(Source records)
------------------------------

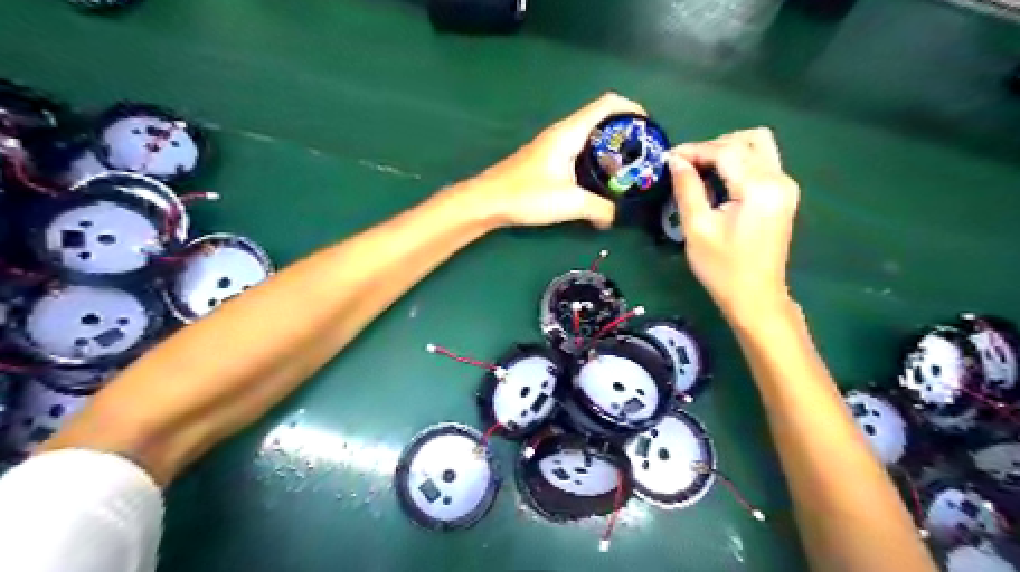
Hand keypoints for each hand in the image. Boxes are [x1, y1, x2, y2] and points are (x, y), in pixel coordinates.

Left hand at [466, 91, 639, 226]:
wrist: (488, 201)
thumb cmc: (527, 195)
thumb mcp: (570, 203)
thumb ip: (599, 209)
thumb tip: (615, 218)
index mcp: (570, 132)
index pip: (608, 104)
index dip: (633, 109)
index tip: (650, 128)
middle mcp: (562, 132)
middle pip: (601, 118)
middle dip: (625, 131)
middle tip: (642, 155)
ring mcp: (552, 145)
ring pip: (589, 136)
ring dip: (610, 146)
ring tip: (626, 168)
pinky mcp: (546, 159)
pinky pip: (578, 150)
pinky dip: (595, 157)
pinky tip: (599, 179)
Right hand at [670, 125, 805, 318]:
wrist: (755, 298)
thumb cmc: (723, 268)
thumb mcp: (697, 228)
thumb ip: (687, 189)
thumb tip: (676, 160)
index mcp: (759, 188)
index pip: (726, 150)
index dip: (695, 149)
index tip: (669, 157)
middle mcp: (779, 179)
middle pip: (748, 139)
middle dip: (713, 145)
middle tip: (686, 164)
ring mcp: (786, 186)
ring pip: (758, 146)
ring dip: (728, 150)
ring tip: (700, 169)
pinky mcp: (783, 195)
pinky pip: (762, 162)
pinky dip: (738, 162)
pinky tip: (717, 179)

------------------------------

INSTRUCTIONS FOR THE TASK – From the entries above, output every line exactly and omit any image.

RESPONSE –
Hand keypoints for each hand in the image. Boxes are [x1, y1, x2, y2] and points are (x, y), in pixel coordinates.

Left hand at [466, 91, 639, 226]:
wrist: (488, 201)
thumb cmc: (527, 195)
thumb mcp: (570, 203)
thumb ip: (599, 209)
thumb tip: (615, 218)
index mcp: (570, 132)
index pip: (608, 104)
index dip: (633, 109)
index tip: (650, 128)
middle mcp: (562, 132)
middle pip: (601, 118)
middle dip: (625, 131)
middle tip: (642, 155)
ring mcp: (552, 145)
ring pip: (589, 136)
ring dip: (610, 146)
ring tip: (626, 168)
pinky mcp: (546, 159)
pinky pip: (578, 150)
pinky dip: (595, 157)
pinky tip: (599, 179)
Right hand at [670, 125, 805, 318]:
wrist: (755, 298)
thumb cmc: (723, 268)
thumb mcp: (697, 228)
thumb ip: (687, 189)
thumb tip: (676, 160)
index mcp: (759, 188)
index pip: (726, 150)
index dip: (695, 149)
index tip: (669, 157)
middle mcp: (779, 179)
middle pip: (748, 139)
middle dip: (713, 145)
middle tip: (686, 164)
ring mcp: (786, 186)
ring pip: (758, 146)
ring dip: (728, 150)
ring tip: (700, 169)
pinky mcp: (783, 195)
pinky pip: (762, 162)
pinky dip: (738, 162)
pinky tip: (717, 179)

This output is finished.